He's in the Army now
http://www.jsonline.com/news/wisconsin/64677772.html
Wife's cancer prompts man to enlist
By Mark Johnson
Oct. 18, 2009
56 days . . . 55 days . . . 54 days . . .
Chelsea Caudle began signing her text messages this summer with a
countdown. At 14 years old, she knew no better way to express what
was coming. Day Zero was to be Oct. 7, the day Dad left for Army
basic training in Fort Jackson, S.C. He was moving 950 miles from
their home in Watertown, 950 miles from Mom.
He was leaving, even though Mom was sick with ovarian cancer. Even
though he had been at her side through two long, miserable rounds of
chemotherapy. Even though she now faced the likelihood of a third.
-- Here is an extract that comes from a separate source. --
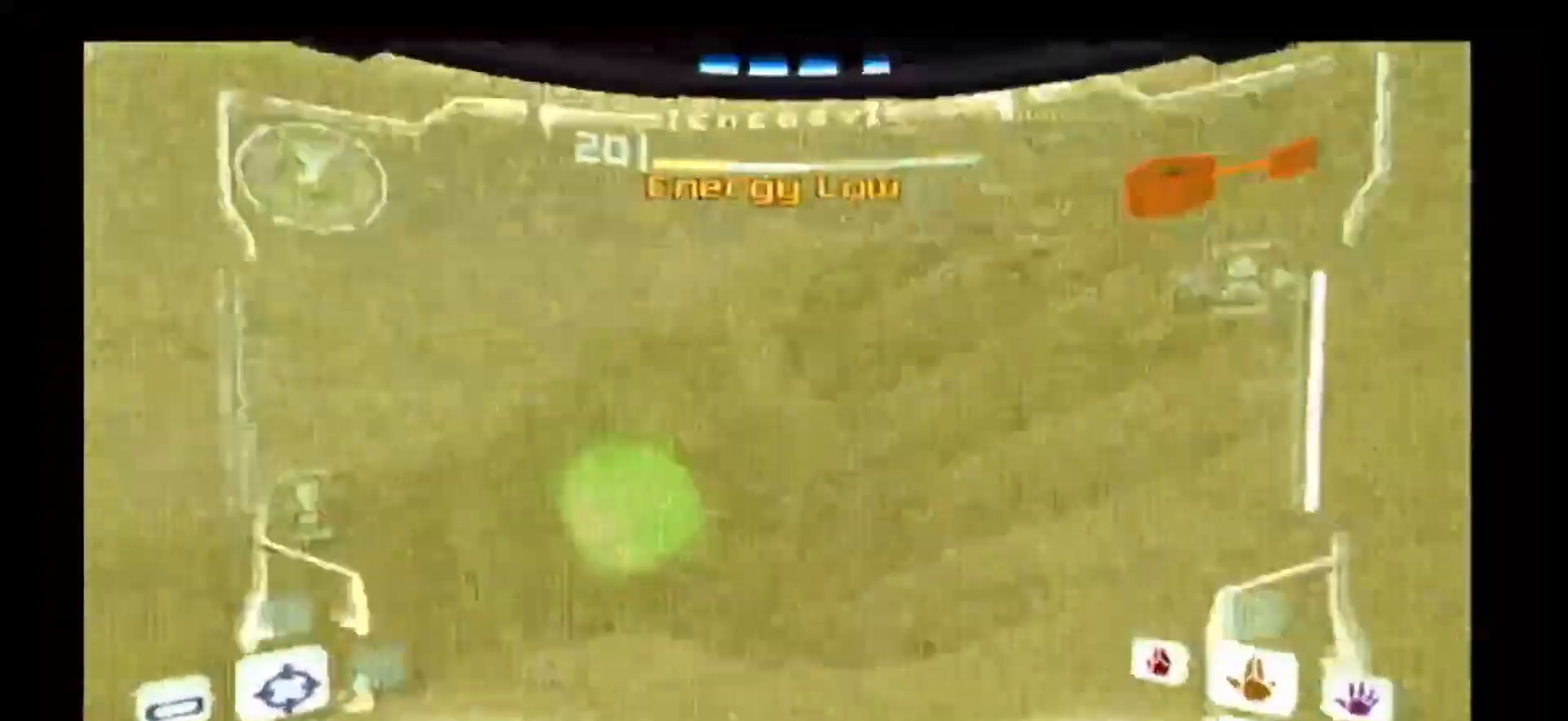
{"buttons": [], "left_stick": "left", "right_stick": "center", "events": [[100, "Y", "up"], [500, "R1", "up"]]}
In fact, Dad was leaving because Mom was sick.
In March, he was laid off from his job as a raw materials coordinator
for a plastics company called PolyOne, where he'd worked for 20
years. His severance package had provided several months' salary, but
by August the paychecks were winding down. Soon the cost of his
family health coverage was going to triple, then a few months after
that, nearly triple again. They needed coverage so Mom could fight her cancer.
Dad's solution: a four-year hitch in the Army.
So Chelsea counted down the days to his departure. When the countdown
reached 49, the text message signature began to annoy and depress
her, so she stopped. High school was beginning, her freshman year.
In the first week of class, one of the teachers asked: What do your parents do?
The question jolted Chelsea back to the shifting ground of her
family. Mom was working part time at a Culver's restaurant, preparing
for more chemo, worrying about how to pay the bills. In less than six
weeks, Dad would enter the Army and her care would be covered.
The tradeoff was that he would be far away when Mom needed him home,
when Chelsea needed him, too. He would miss all of her high school
years. The band performances. Prom.
Chelsea thought of all his absence would mean.
When she sent her next text message, she resumed the countdown.
36 days.
***
Mom and Dad are Michelle and Bill Caudle, high school sweethearts now
40 and 39, respectively. They have three children: Chelsea, the
youngest; Alysha, a 21-year-old working at a nearby Holiday Inn; and
Little Bill, an 18-year-old ex-high school wrestler.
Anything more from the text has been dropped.